- The Marshal of Finland poster
- Directed by: Gilbert Lukalia
- Written by: Sam Kihiu Erkko Lyytien Anthony Nd'ungu Teemu Nikki Andronico Otieno Ken Saan Emma Taulo
- Produced by: Erkko Lyytinen
- Starring: Telley Savalas Otieno Beatrice Wangui Ruth maingi Jacky Vike
- Cinematography: Ng'ang'a Kirumburu
- Edited by: Stephen Kibunja Margus Sikk
- Music by: Jean Sibelius
- Production companies: Filmistuudio Kalevipojad Savane Productions Yleisradio (YLE)
- Distributed by: Yleisradio (YLE)
- Release date: 28 September 2012 (Helsinki Film Festival);
- Running time: 50 min
- Countries: Finland Kenya Estonia
- Language: English
- Budget: €20,000

= The Marshal of Finland =

The Marshal of Finland (Suomen Marsalkka) is a Finnish-Kenyan fictional film based on the life of Marshal Carl Gustaf Emil Mannerheim. The film was produced by Yleisradio in cooperation with Savane Productions and Filmistuudio Kalevipojad. It was directed by a Kenyan, Gilbert Lukalia. The film's world premiere was at the Helsinki International Love & Anarchy Film Festival on 28 September 2012.

== Plot ==
The story of the film focuses on Gustaf Mannerheim's private life from 1905 to 1918. He was also known as Marshal of Finland, following his bravery in the army. He fought for the freedom of his country, which made him a true hero, and his people loved his ambition and success.

It tells us about an extraordinary man captured inside the great legend, who wanted an ordinary life full of love and peace. It is also about a failed marriage with Anastasia Arapova and a love affair with Kitty Linder after the Finnish Civil War. According to Gilbert Lukalian, "It's a universal story about a man who has difficulty reconciling family life and career."

== Cast ==

| Telley Savalas Otieno | as | Gustaf Mannerheim |
| Beatrice Wangui | as | Anastacia |
| Ruth Maingi | as | Maria |
| Jacky Vike | as | Kitty |
| Carl Muniafu | as | Young Gustaf |
| Mukami Njiru | as | Godmother |
| Betty Kathungu | as | Kitty's friend |
| Gitura Kamau | as | Priest |
| Gilbert Lukalia | as | Eliud |

== Crew ==

- Directed by: Gilbert Lukalia
- Screenplay by: Sam Kihiu Antony Ndung'u Teemu Nikki Andronico Otieno Emma Taulo
- Produced by: Erkko Lyytinen Ken Saan Krysteen Savane
- Cinematography: Kirumburu Ng'anga
- Edited by: Stephen Kibunja Margus Sikk
- Music by: Sten Sheripov
- Starring: Telley Savalas Otieno

== Production ==
In winter 2012 Yle reported on a forthcoming Mannerheim film, which would be an international production.
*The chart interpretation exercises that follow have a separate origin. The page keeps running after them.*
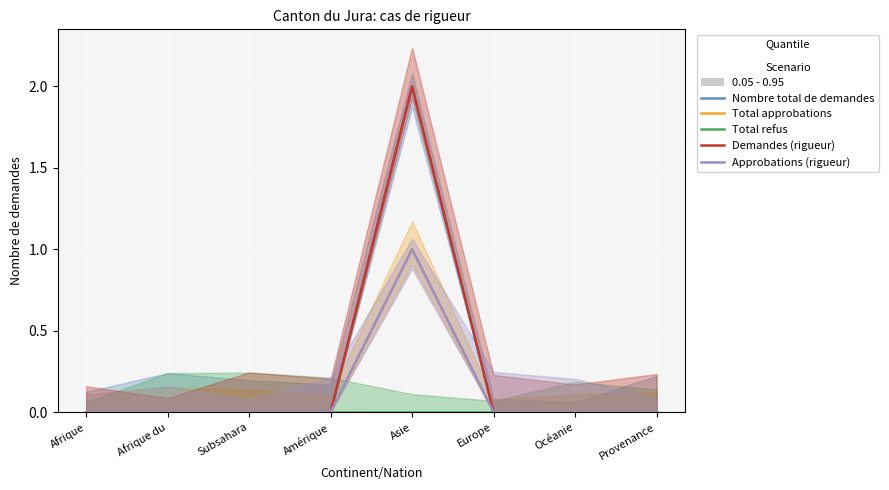

Reading left to right, extract all data points from this chart.

Nombre total de demandes: Afrique=0	Afrique du=0	Subsahara=0	Amérique=0	Asie=2	Europe=0	Océanie=0	Provenance=0
Total approbations: Afrique=0	Afrique du=0	Subsahara=0	Amérique=0	Asie=1	Europe=0	Océanie=0	Provenance=0
Total refus: Afrique=0	Afrique du=0	Subsahara=0	Amérique=0	Asie=0	Europe=0	Océanie=0	Provenance=0
Demandes (rigueur): Afrique=0	Afrique du=0	Subsahara=0	Amérique=0	Asie=2	Europe=0	Océanie=0	Provenance=0
Approbations (rigueur): Afrique=0	Afrique du=0	Subsahara=0	Amérique=0	Asie=1	Europe=0	Océanie=0	Provenance=0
Information about the film being filmed in a foreign country became to public, before Yle had time to organize a press conference on August 16, 2012.

Erkko Lyytinen got the idea for the film in Kenya from an Estonian producer, Ken Saan. Saan had asked Lyytinen if he had any project that could be filmed in Kenya. According to Lyytinen, Saan's aspect of the production was a major success of the movie filming. The screenplay was written by a Kenyan work group. Yle gave the scriptwriters the necessary facts, but the group created the portrait of Mannerheim themselves. Originally the film was going to be a war film but turned out to be a biographical film because it was too hard to shoot the war scenes in the bad circumstances.

The film was shot around Nairobi in May and June. Gilbert Lukalia was chosen to be a director of the film just 12 hours before the start of filming. They also made a six-part documentary of the making of the film called Operation Mannerheim, which cost about €100,000–150,000, even though the movie itself cost only €20,000.

== Reception ==
=== Stir before the premiere ===
The film sparked a debate even before it was published. The Finnish media raised a star about a black actor performing Mannerheim. Producer Markus Selin said that the film is "spoofing" and director Matti Kassila wondered why Yle had given a license for the description. Jörn Donner believed that the film is "a bluff" and said that Yle was trying to cash in on the Marshal's reputation.